Existen muchos datos disponibles para poder comprobar que ni la calidad de la enseñanza, ni de la investigación (las dos funciones por antonomasia del profesorado universitario) han descendido durante los cuarenta años en que el profesorado titular ha realizado las tareas que antes estaban encomendadas a los catedráticos. Dado que todavía no se ha puesto en marcha esta nueva ley, resulta imposible disponer de datos empíricos para saber si ocurrirá lo mismo con la dirección de la vida universitaria. No obstante, el sentido común hace suponer que la gestión de las universidades tampoco se deteriorará porque a partir de ahora la lleven los profesores titulares. Por ello, desde esa perspectiva, lo lógico sería amortizar paulatinamente todas las cátedras y no convocar más concursos para llegar a ser catedrático.

Desde mi punto de vista, solo tendría sentido mantener las cátedras universitarias si la llegada a catedrático se concibiera como un premio para aquellos profesores titulares que hayan destacado sobre los restantes, tanto en su labor docente como investigadora, durante su vida laboral. Es decir, sería una especie de mérito académico senior. Soy consciente de que este planteamiento conlleva la necesidad de encontrar agencias de evaluación rigurosas e independientes del poder político, cosa que no ocurre actualmente con las agencias burocráticas que proliferan por doquier, tanto las que dependen de los gobiernos regionales como la que depende del gobierno nacional: la ANECA. O dicho de otro modo: la clave radica en encontrar un proceso de selección y de evaluación del profesorado que impida la endogamia clásica de la universidad española.
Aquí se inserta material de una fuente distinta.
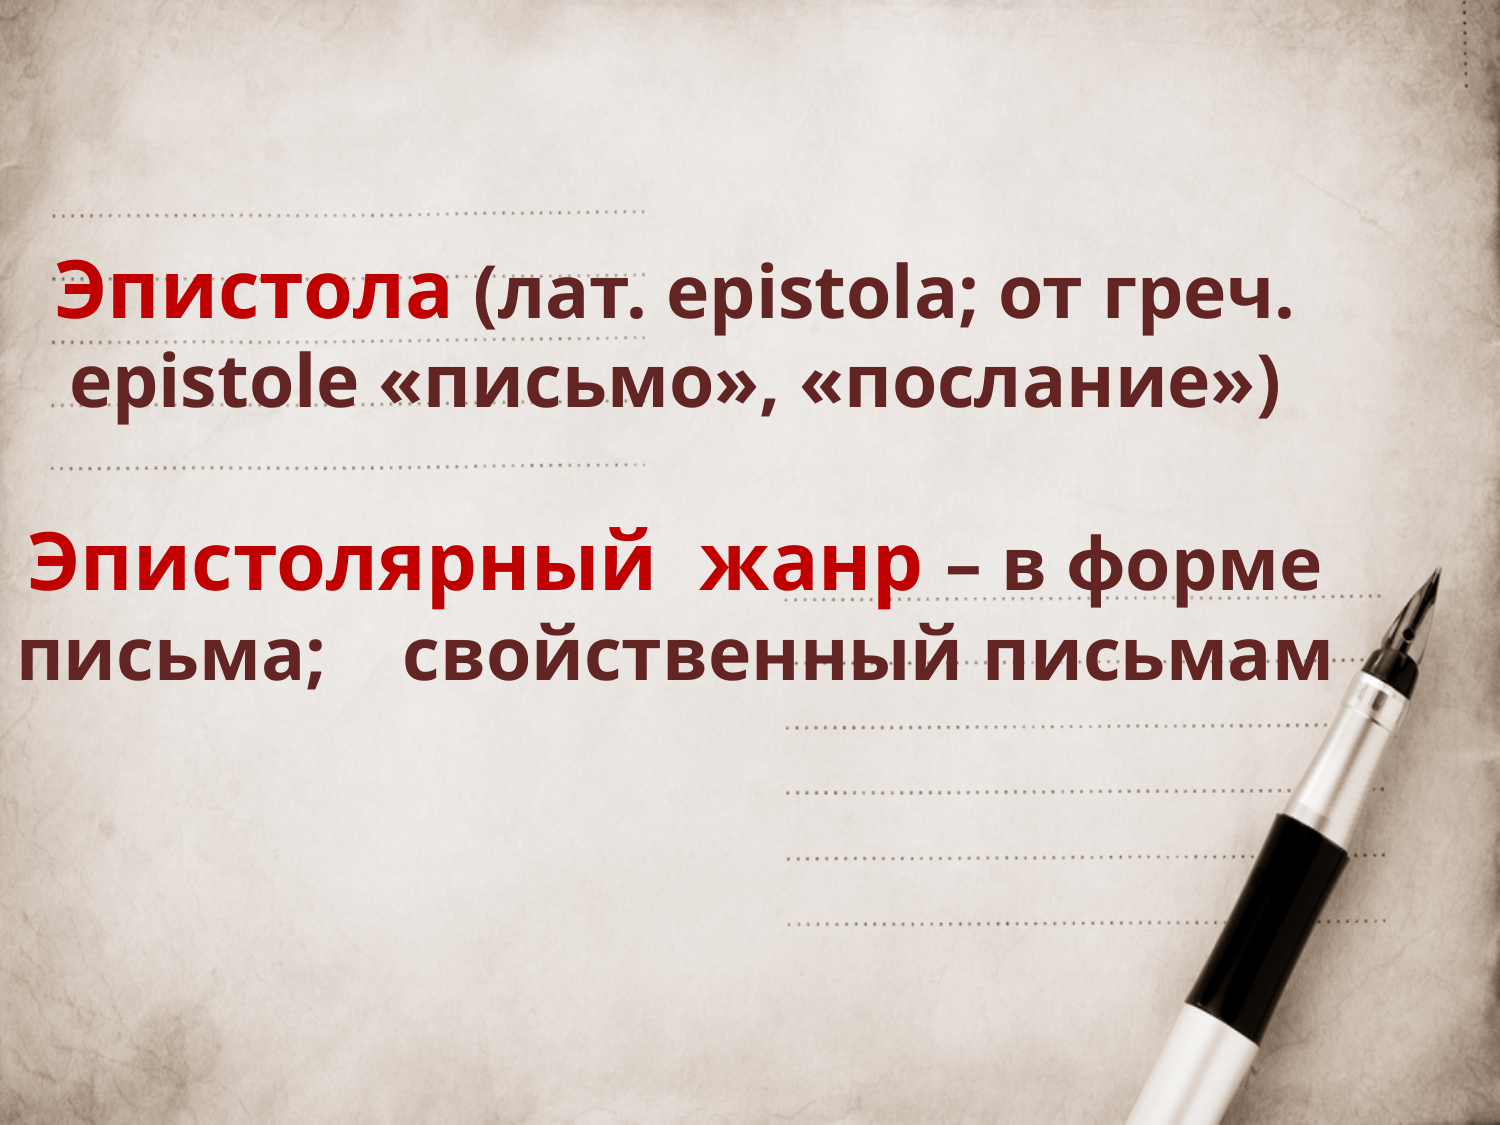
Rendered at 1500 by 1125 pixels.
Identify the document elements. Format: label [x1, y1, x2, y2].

list [0, 0, 1500, 1125]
Y, por desgracia, este proceso no se vislumbra por ninguna parte en este proyecto de ley, ya que su artículo 58 no modifica la composición y selección actual de las comisiones para la selección del profesorado: presidente y secretario propuestos a dedo por los departamentos universitarios y nombrados digitalmente por el rectorado de la universidad convocante, junto con otros tres elegidos a sorteo. Si de verdad se quisiera eliminar esta endogamia que tanto daño ha hecho a nuestras universidades, lo lógico sería que los cinco miembros fueran elegidos por sorteo y que no se permitiera que en la comisión figurara un solo profesor adscrito a la universidad que convoca la plaza.